The GAO said, "Currently, executive branch agencies are unable to investigate and process personnel security clearances in a timely manner" — adding that there were more than 700,000 background investigation cases in the pipeline as of September 2017.

The High Risk List was started in 1990 as a way for the Government Accountability Office to emphasize areas where the government needs to improve its efficiency and effectiveness, and to prevent abuse and other problems. The list is normally updated every two years, with the next review slated to publish in early 2019 — but Dodaro said it was important to call attention to the problems now.

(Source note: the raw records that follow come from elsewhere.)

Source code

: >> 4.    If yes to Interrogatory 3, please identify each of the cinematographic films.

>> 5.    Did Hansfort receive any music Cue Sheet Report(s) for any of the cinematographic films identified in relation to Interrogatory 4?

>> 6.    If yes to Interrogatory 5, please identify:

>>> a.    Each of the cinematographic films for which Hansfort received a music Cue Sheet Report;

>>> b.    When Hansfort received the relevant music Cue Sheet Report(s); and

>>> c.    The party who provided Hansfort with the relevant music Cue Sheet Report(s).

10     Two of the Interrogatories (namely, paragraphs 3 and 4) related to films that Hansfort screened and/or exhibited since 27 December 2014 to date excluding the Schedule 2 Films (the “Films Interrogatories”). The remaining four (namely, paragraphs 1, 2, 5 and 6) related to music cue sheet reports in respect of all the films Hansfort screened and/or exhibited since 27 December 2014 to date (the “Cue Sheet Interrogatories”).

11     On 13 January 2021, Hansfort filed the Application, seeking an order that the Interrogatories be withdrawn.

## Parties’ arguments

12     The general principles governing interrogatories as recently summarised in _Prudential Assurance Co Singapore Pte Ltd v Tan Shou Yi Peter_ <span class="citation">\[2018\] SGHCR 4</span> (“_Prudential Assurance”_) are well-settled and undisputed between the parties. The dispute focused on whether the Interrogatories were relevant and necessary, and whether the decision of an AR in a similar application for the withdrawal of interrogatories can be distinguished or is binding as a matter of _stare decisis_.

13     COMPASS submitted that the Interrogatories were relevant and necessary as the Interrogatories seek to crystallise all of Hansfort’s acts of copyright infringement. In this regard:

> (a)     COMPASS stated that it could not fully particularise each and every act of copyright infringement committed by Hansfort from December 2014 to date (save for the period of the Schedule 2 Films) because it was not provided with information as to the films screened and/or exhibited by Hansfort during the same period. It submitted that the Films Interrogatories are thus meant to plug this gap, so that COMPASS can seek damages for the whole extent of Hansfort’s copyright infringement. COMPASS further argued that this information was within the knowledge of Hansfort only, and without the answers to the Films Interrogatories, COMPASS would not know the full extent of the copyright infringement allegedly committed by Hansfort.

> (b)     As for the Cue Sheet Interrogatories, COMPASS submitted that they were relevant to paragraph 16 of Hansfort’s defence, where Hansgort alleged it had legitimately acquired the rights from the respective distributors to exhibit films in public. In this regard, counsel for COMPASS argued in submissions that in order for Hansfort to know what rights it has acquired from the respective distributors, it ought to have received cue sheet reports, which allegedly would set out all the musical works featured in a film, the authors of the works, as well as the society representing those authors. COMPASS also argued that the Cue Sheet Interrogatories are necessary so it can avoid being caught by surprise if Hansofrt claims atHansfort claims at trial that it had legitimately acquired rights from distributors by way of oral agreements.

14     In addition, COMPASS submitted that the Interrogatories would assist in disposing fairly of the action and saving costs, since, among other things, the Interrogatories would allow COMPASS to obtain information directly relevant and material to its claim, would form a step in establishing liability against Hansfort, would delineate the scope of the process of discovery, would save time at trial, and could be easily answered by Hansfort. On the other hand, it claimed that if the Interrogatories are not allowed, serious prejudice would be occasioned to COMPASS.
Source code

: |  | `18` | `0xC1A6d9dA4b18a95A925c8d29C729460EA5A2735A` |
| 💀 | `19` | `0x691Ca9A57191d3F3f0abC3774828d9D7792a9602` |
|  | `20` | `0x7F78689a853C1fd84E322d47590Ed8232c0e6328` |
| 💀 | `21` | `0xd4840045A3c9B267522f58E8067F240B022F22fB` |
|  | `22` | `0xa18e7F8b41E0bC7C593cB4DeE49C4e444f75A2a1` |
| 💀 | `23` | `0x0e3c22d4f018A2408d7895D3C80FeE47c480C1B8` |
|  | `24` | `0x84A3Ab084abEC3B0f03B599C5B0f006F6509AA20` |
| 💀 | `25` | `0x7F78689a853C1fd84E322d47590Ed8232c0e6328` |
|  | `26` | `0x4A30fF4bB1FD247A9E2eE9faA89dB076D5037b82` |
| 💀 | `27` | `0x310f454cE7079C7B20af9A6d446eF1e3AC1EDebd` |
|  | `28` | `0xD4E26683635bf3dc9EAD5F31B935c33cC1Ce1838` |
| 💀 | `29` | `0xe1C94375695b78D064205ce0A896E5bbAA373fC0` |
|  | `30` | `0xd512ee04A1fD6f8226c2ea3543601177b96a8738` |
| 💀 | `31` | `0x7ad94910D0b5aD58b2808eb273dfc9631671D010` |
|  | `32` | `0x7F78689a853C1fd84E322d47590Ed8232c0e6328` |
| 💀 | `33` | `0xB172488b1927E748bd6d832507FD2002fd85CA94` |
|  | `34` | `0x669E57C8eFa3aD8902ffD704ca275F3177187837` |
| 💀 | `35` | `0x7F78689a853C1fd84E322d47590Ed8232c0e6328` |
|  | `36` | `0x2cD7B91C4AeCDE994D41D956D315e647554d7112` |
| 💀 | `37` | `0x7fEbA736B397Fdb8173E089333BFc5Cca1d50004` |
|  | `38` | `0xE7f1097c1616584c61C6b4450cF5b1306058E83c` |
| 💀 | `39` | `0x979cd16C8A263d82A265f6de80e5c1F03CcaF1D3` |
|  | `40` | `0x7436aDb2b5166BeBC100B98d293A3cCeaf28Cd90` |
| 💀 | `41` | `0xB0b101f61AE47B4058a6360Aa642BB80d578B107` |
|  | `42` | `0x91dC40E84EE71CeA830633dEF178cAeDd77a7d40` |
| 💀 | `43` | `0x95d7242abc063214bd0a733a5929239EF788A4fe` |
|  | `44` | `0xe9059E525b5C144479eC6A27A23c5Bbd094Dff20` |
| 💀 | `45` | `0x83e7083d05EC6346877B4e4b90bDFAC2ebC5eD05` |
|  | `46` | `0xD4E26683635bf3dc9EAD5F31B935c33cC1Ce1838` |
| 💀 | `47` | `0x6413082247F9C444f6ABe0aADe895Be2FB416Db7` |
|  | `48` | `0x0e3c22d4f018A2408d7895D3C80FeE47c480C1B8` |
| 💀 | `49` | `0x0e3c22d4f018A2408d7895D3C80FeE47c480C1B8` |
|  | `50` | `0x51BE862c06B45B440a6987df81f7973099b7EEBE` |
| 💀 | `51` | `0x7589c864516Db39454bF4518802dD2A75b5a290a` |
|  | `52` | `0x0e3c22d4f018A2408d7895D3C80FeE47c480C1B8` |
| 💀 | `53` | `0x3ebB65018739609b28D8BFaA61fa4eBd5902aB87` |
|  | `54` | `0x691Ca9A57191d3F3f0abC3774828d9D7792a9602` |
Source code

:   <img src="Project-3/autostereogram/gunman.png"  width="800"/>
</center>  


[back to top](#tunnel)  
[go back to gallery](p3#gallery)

It's not the first time the U.S. government's personnel security clearance process has been put on the High Risk List. The most recent years, the GAO says, were in 2005 and 2007, when the agency cited slowness at the Department of Defense (in 2005) and quality issues at both the Office of Personnel Management and the DoD (in 2007). The security clearance process was removed from the list in 2011.

The new warning applies government-wide.

The GAO says the U.S. hasn't made enough progress in the speed at which it can carry out a clearance check, despite efforts at reform. Broad standards to measure the quality of background investigations have also not been established, it said.

The GAO is "an independent and nonpartisan agency that works for Congress," as its website states.

Sen. Mark Warner, D-Va., the vice chairman of the Senate Select Committee on Intelligence who requested two recent GAO studies of the U.S. security clearance process, says that the current system is broken.

"The current process to grant clearances to government personnel and contractors, born 70 years ago, takes too long, costs too much, and is too complex," Warner said. He said that the system is "a disservice to the people who support critical national security functions, and it is a disservice to the American people."

Those studies highlighted several issues with the security system, including concerns at the Department of Defense about a new computer system to handle the personnel security clearance process — and how that system ties in to the Office of Personnel Management's legacy systems.

Warner said that he has sent a letter to Mick Mulvaney, director of the Office of Management and Budget, requesting that the Trump administration gets enough funding to help departments and agencies conduct background investigations.